Saturday, October 5, 2013

Economic Football

We are breaking precedent by publishing more than one post this week. The reason is that we are always searching for new ways to explain why multiple currencies really are necessary. Here we will try the sports metaphor. (At the same time, do not forget to see our "regular" post this week: Non Sequestitur II:  Fair Play.)

Think of any sport that you are familiar with, a team sport or an individual sport. Some people are just better at it than others. That is a natural consequence of human diversity. We celebrate this diversity because it is such a pleasure to watch the best players play at their best.

Now think of all the diverse sports there are.  Those who are professional level in one sport may be -- they probably are -- just amateurs in another sport.  For example, Michael Jordan was arguably the best player and team leader of his time in NBA basketball, but he failed in his attempt to play professional baseball.

Then there is diversity by age, level of development, and experience. We find the best players by introducing sports to children in grades K-12. Then we groom the best of them and give them experience in environments that gradually become more and more competitive.  It takes years to develop the top professionals in any sport.

Later, when the top professionals lose their edge because of age, health, or injury, they either retire from serious competition or play in "senior" tournaments.

Contrast our sports world with our economics. In our capitalist economy, there is no gradual progression of competitive environments to help learners survive while they learn to play. There is only one game and everyone has to play it. The game never stops and there is no escape. There is only one kind of ball, the dollar, and there is only one kind of playing field.  Unless you have someone playing on your behalf, like a parent taking care of a child, there is no protection. Young and old, educated and uneducated, pros and novices, strong and weak -- we are all thrown together to see who comes out on top. This is barbaric and crazy. It makes the sports world seem perfectly sane.

If we have Pop Warner football for kids, we should have Pop Warner markets for them, too. If we have junior high, high school, and college teams, then we should have different levels of markets, too.  The key is that the teams at the "higher" levels are excluded from playing against the teams at the "lower" levels. The reason is that games should be competitive rather than destructive. There is no point in allowing the high school kids to regularly "destroy" the junior highs.  Yet that is exactly what we do in our economic system.

Our capitalist system is destructive rather than competitive.  It will remain that way until we can prevent the rich from exploiting the poor. You do not lose your house when you lose a sports game, but it is easy to lose your house when you make a mistake in our economic system. In fact, in a sense that is what the financial pros try to profit by -- making other people lose their houses. We need to stop trying to ruin one another, yet that is "fair play" according to the rules of capitalist markets.

That seems like a reason to eliminate capitalist markets, but we at do not see it that way.  History shows that there have been many such attempts, but they have all failed.  What might work instead is to separate the rich and the poor into different markets in order to mitigate the advantages of the rich.  Different exclusive currencies are also needed because it is so much easier to keep the rich out of the the markets for the poor if they do not have any currency to use in them.

As long as rich people have dollars, we cannot keep them from screwing up our dollar markets. That is because markets and their currencies are tightly linked. Anyone who has the right currencies can buy and sell in those markets. Currencies must be exclusive in order to control where the rich can trade.

The way capitalism should be.

Socialism for the socialists and capitalism for the capitalists.

───

▸ PROBLEM STATEMENT
Return, verbatim, the portion of the economic football post above that runs from "As long as rich" up to and including "for the capitalists.".

▸ MATERIAL PROVIDED
───

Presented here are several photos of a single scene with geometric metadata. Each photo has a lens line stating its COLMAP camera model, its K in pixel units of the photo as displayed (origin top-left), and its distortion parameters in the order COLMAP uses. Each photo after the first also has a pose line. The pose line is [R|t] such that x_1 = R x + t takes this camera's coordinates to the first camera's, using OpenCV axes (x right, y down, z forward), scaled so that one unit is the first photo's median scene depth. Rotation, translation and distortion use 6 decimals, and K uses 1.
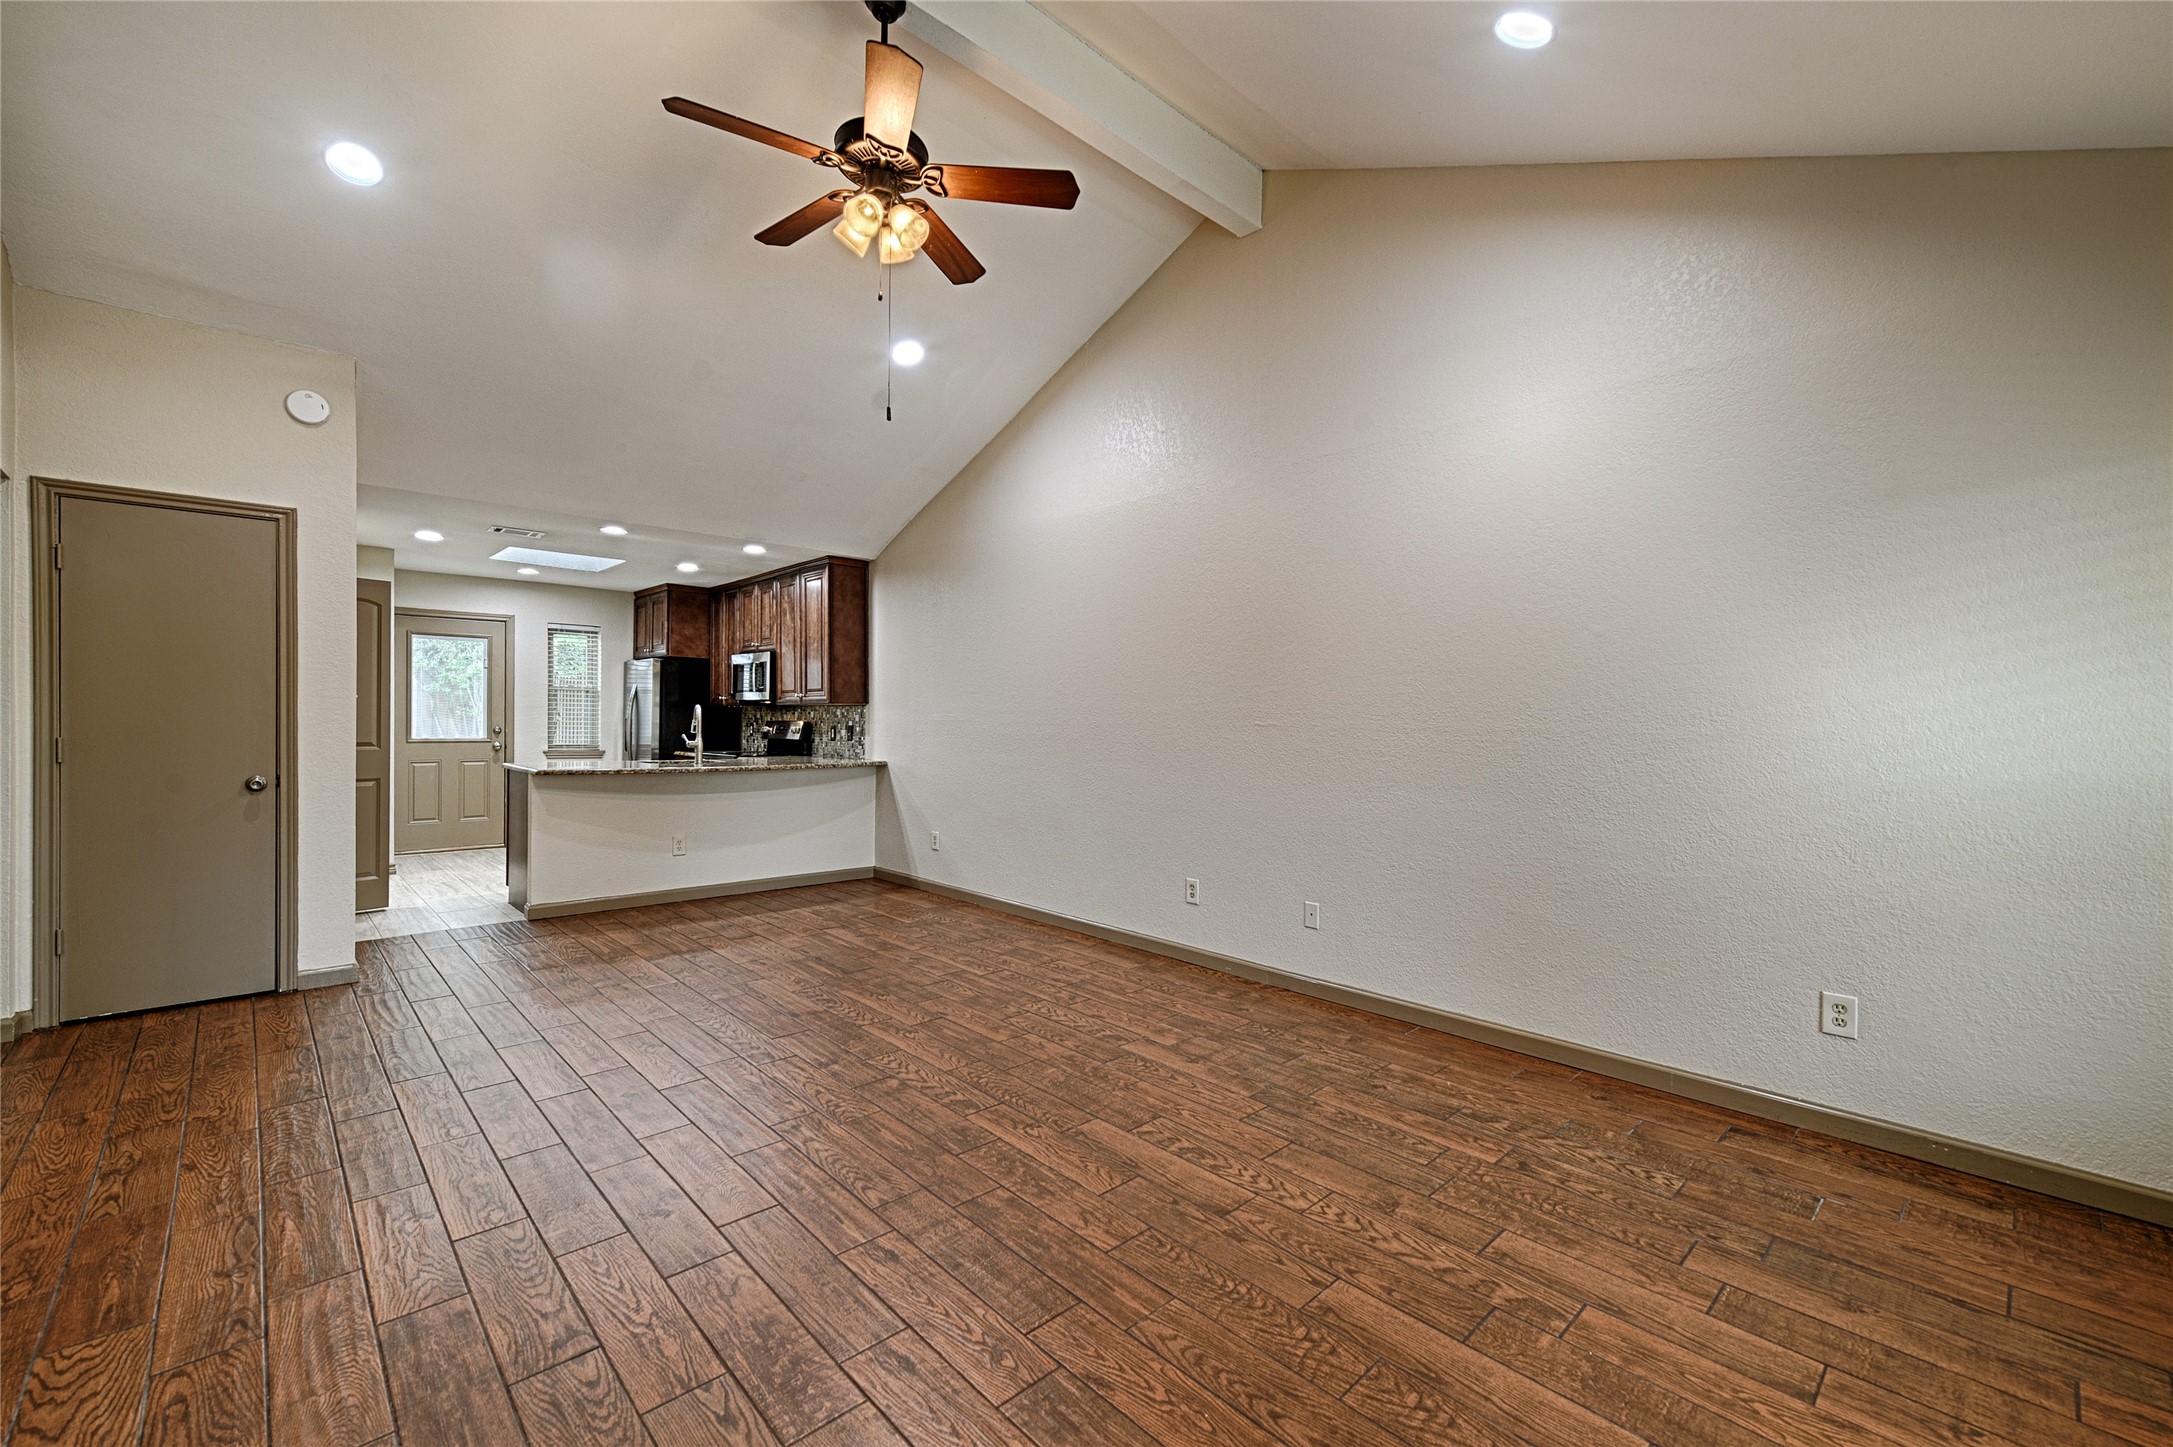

───

▸ RESPONSE FOR THIS EXERCISE
As long as rich people have dollars, we cannot keep them from screwing up our dollar markets. That is because markets and their currencies are tightly linked. Anyone who has the right currencies can buy and sell in those markets. Currencies must be exclusive in order to control where the rich can trade.

The way capitalism should be.

Socialism for the socialists and capitalism for the capitalists.